:: What you should do ::
Every line of the material must be restated exactly, though not its pictures.

:: Data for processing ::
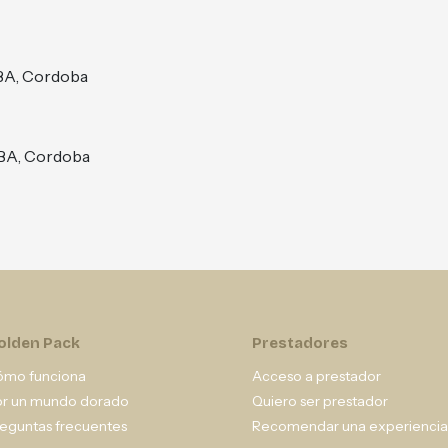
BA, Cordoba
BA, Cordoba
olden Pack
Prestadores
ómo funciona
Acceso a prestador
or un mundo dorado
Quiero ser prestador
eguntas frecuentes
Recomendar una experiencia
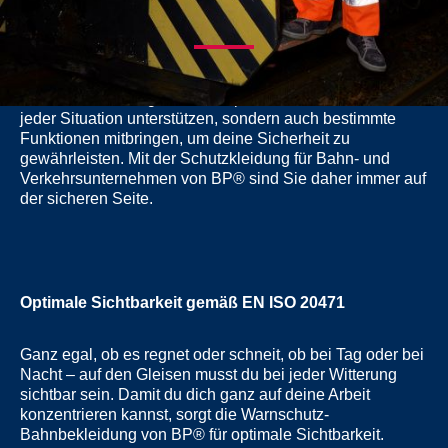
GLEISBAU/OBERBAU
Die Arbeit am Gleis verlangt dir einiges ab. Da muss die
Warnschutzleidung nicht nur optimal sitzen und dich in
jeder Situation unterstützen, sondern auch bestimmte
Funktionen mitbringen, um deine Sicherheit zu
gewährleisten. Mit der Schutzkleidung für Bahn- und
Verkehrsunternehmen von BP® sind Sie daher immer auf
der sicheren Seite.
Optimale Sichtbarkeit gemäß EN ISO 20471
Ganz egal, ob es regnet oder schneit, ob bei Tag oder bei
Nacht – auf den Gleisen musst du bei jeder Witterung
sichtbar sein. Damit du dich ganz auf deine Arbeit
konzentrieren kannst, sorgt die Warnschutz-
Bahnbekleidung von BP® für optimale Sichtbarkeit.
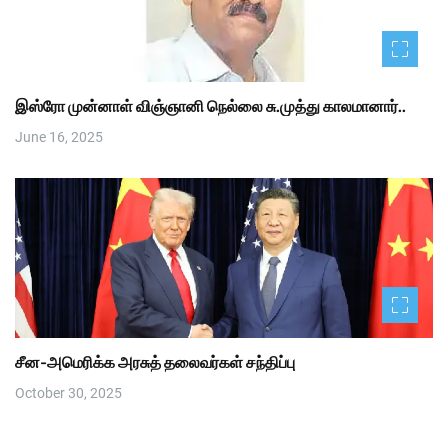
இஸ்ரோ முன்னாள் விஞ்ஞானி நெல்லை சு.முத்து காலமானார்..
June 16, 2025
சீன-அமெரிக்க அரசுத் தலைவர்கள் சந்திப்பு
October 30, 2025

:: Output of the exercise ::
BA, Cordoba
BA, Cordoba
olden Pack
Prestadores
ómo funciona
Acceso a prestador
or un mundo dorado
Quiero ser prestador
eguntas frecuentes
Recomendar una experiencia
GLEISBAU/OBERBAU
Die Arbeit am Gleis verlangt dir einiges ab. Da muss die
Warnschutzleidung nicht nur optimal sitzen und dich in
jeder Situation unterstützen, sondern auch bestimmte
Funktionen mitbringen, um deine Sicherheit zu
gewährleisten. Mit der Schutzkleidung für Bahn- und
Verkehrsunternehmen von BP® sind Sie daher immer auf
der sicheren Seite.
Optimale Sichtbarkeit gemäß EN ISO 20471
Ganz egal, ob es regnet oder schneit, ob bei Tag oder bei
Nacht – auf den Gleisen musst du bei jeder Witterung
sichtbar sein. Damit du dich ganz auf deine Arbeit
konzentrieren kannst, sorgt die Warnschutz-
Bahnbekleidung von BP® für optimale Sichtbarkeit.
இஸ்ரோ முன்னாள் விஞ்ஞானி நெல்லை சு.முத்து காலமானார்..
June 16, 2025
சீன-அமெரிக்க அரசுத் தலைவர்கள் சந்திப்பு
October 30, 2025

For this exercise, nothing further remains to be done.